Ever watch two teams, at the same time, trapped in a simulation, a pantomime, merely a dramatization of a football game? Either with the full knowledge that they are trapped within the parameters of a social experiment that they cannot escape? Or unaware of the boundaries placed upon them?
As soon as Trevor Lawrence’s ankle became the subject of a geometry class to be named later, both the Bengals and the Jaguars seasons became pointless, or at least without meaning. Oh, Bengals fans will put a lot of stock in Jake Browning’s near flawless performance. Jaguars fans will cling to the hope that C.J. Beathard has experience and can pilot a Cessna to at least a point B. Deep down they’ll know they’re just trying to fool themselves. A delusion to make sitting down and watching the last few weeks, and even the one playoff game either might get, palatable and worth the time.
But this is the NFL and when a starting QB goes down for the season – as Joe Burrow is and Lawrence certainly look likely to be – that’s usually curtains. Especially for teams that are contenders, because they’re generally contenders due to who plays QB for them. The team is designed for them, around them. Backup QBs barely get practice time, especially as the season goes on.
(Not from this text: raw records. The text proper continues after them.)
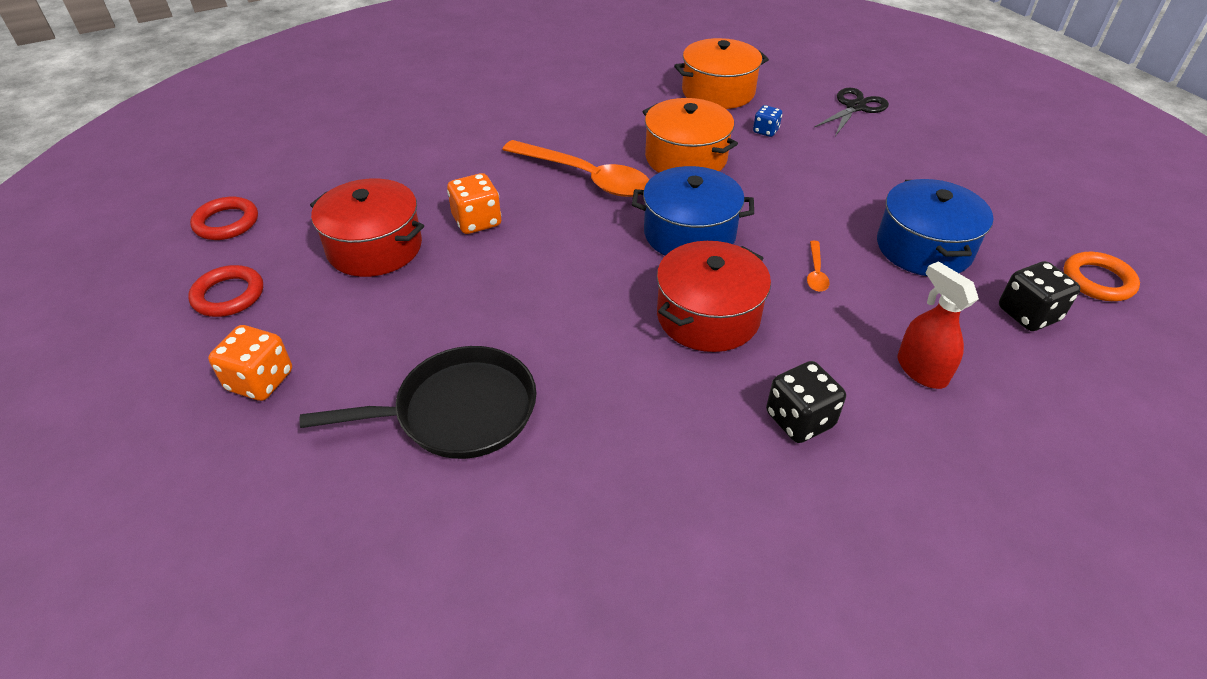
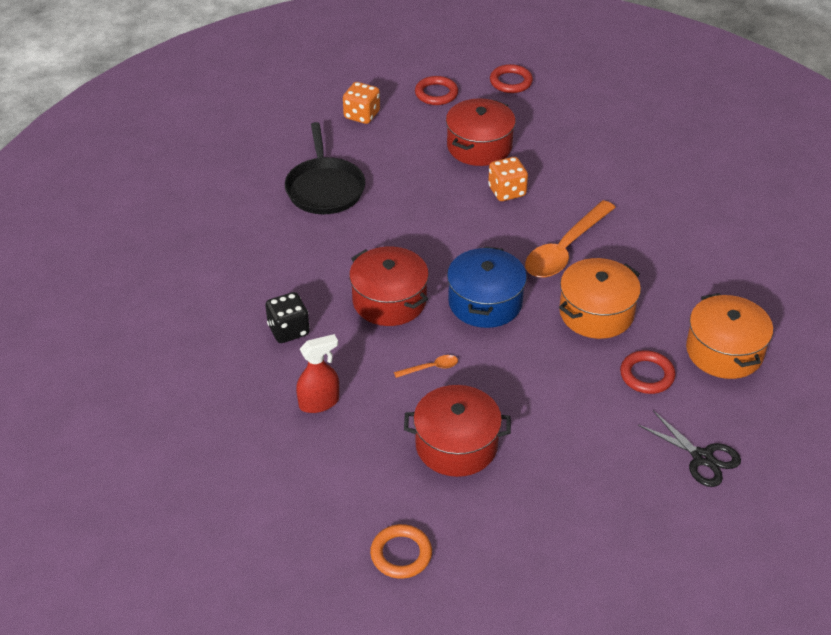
camera: 95 degrees right, 0 degrees up
blue dice [753,105,782,137] -> red ring [620,350,675,394]
orange spoon [807,241,830,292] -> orange spoon turned 150 degrees clockwise [394,355,458,378]
blue pot [877,179,994,276] -> red pot [404,385,511,477]
black dice [999,261,1081,331] -> none

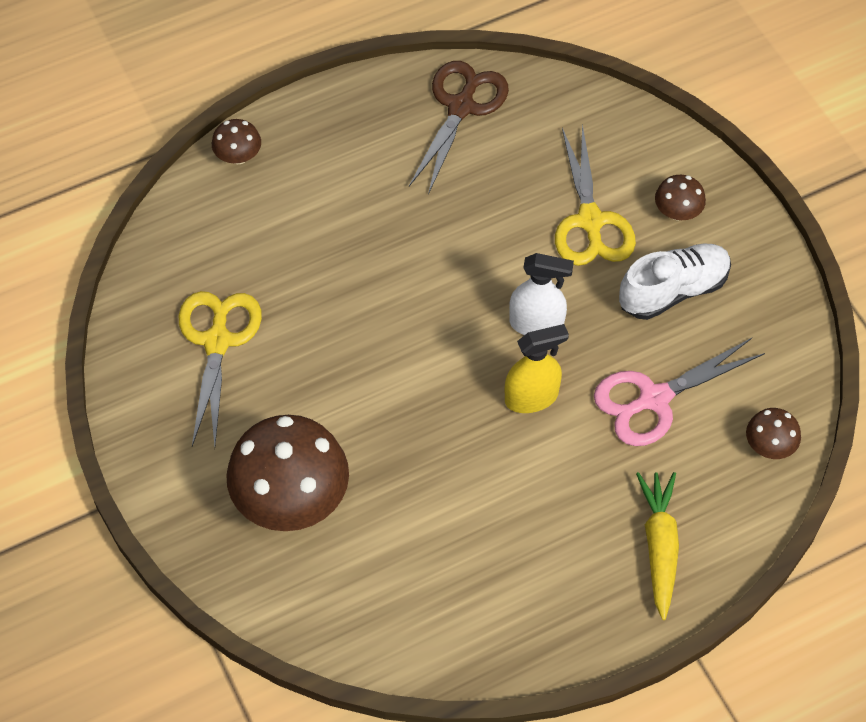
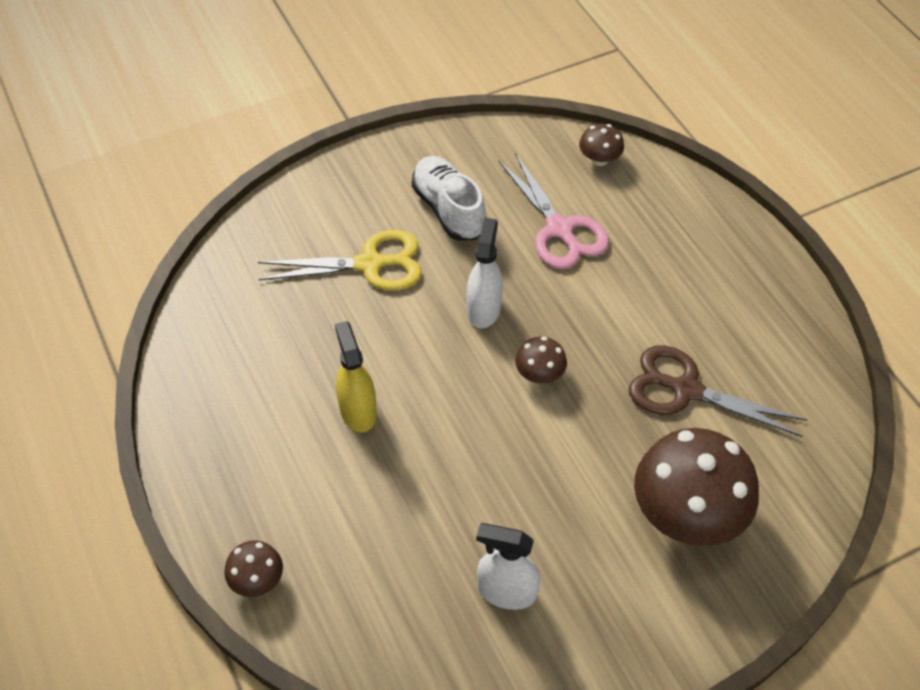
camera: 90 degrees left, 5 degrees down
yellow scissors [179,291,262,447] -> white spray bottle [476,523,540,610]
brown scissors [409,61,509,194] -> brown scissors moved to [629,345,807,437]
yellow spray bottle [505,324,569,413] -> yellow spray bottle moved to [335,321,377,433]
yellow carrot [636,472,679,620] -> none
brown mushroom [655,175,706,221] -> brown mushroom moved to [515,336,567,384]

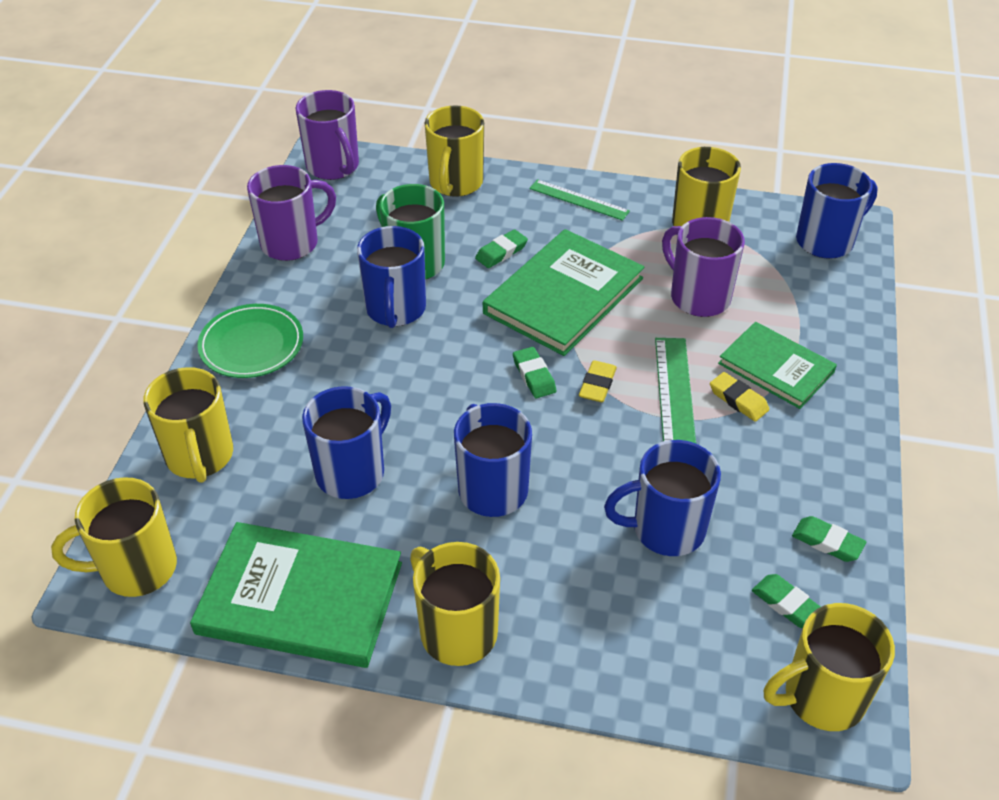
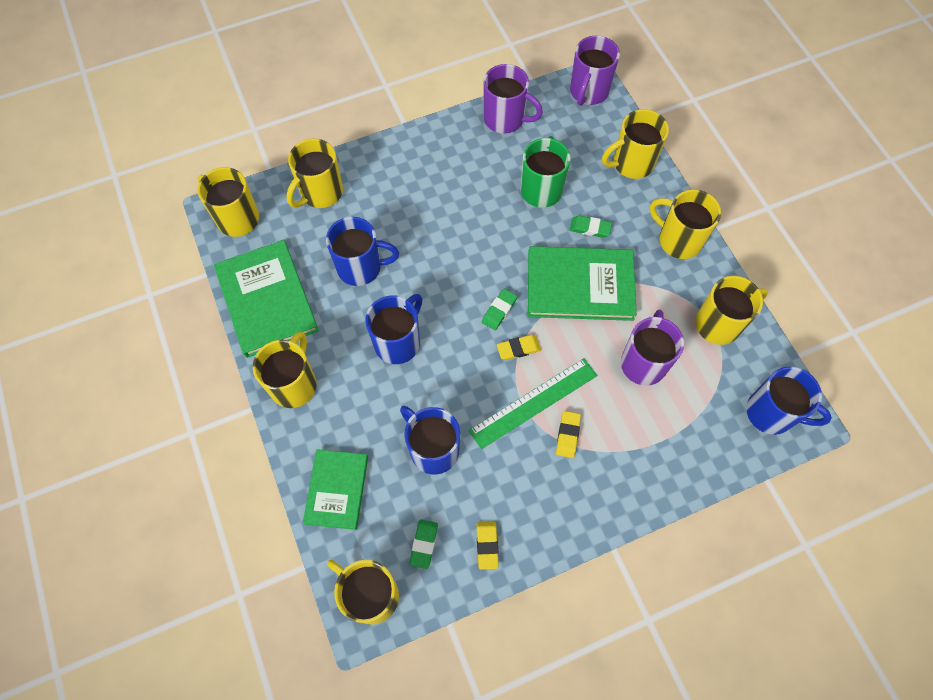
camera: 55 degrees right, 20 degrees up
green plate [197,304,303,378] -> none
blue mug [357,226,426,328] -> none
green ruler [529,179,630,221] -> yellow mug [650,190,721,259]
green book [718,322,837,409] -> green book moved to [303,449,368,530]
green eraser [792,516,866,562] -> yellow eraser [477,522,499,569]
That’s why the league has instituted all these rules that broadcasters and fans bemoan when a call goes against them. ‘It’s not football anymore!” Well, it’s not going to be football for the Bengals and Jags either for weeks on end. The league knows that teams will watch an entire year’s work go up in smoke with the wrong snap of a ligament or tendon. It can’t protect quarterbacks 100 percent of the time, but it’s going to get as close as it can.
So there was Cincinnati and Jacksonville, playing out the game, distracted by the pressure and intensity of being in-game. Handy blinders to the context of it. Professionalism they’ll call it soon or a desire to “shock the world,” or “prove the haters wrong,” the easiest reached cliches on the bottom shelf of motivation. But really, they were just out there because they had to be, because that game required 60 minutes. It won’t fit into a larger narrative of their season. That’s basically now just about and only about their QB’s injuries and the shot the rest of their teammates won’t get to take come January. Only so many.
That’s the NFL, though. For all the adjectives usually attached to it, how it’s usually defined, the biggest one is its fragility. No other sport can have an entire team’s fortunes zapped away as quickly as Walker Little stepped on Lawrence. It’s that fragile for any team with real hopes.
Hey uh, no matter what the injury is, when dealing with the franchise QB, couldn’t the Jags have dug up a cart instead of having him walk the plank for a quarter mile or whatever?
Or did Tony Khan commandeer the one cart for AEW’s next death match?
Toronto goes deep state with Ohtani
The Shohei Ohtani Derby has apparently entered a clandestine phase. The Athletic said he met with the Jays at their spring training site in Florida. The Jays shrouded everything they did in secrecy, with GM Ross Atkins changing a presser with the media to one via Zoom in front of a plain white wall. Manager John Schneider had his availability rescheduled until Tuesday.
This all seems a bit silly. If you and I know that the Jays are pursuing Ohtani, and we do, then the other clubs doing so probably do as well. If they don’t know what the Jays are offering, Ohtani’s agent Nez Baleo will certainly inform them right quick. If any Jays player is worried about losing ABs to Ohtani at DH, they can probably have it easily explained to them if they don’t already get it, which lord help them if they don’t.
But hey, it’s probably fun for these guys to play Bond for a little while.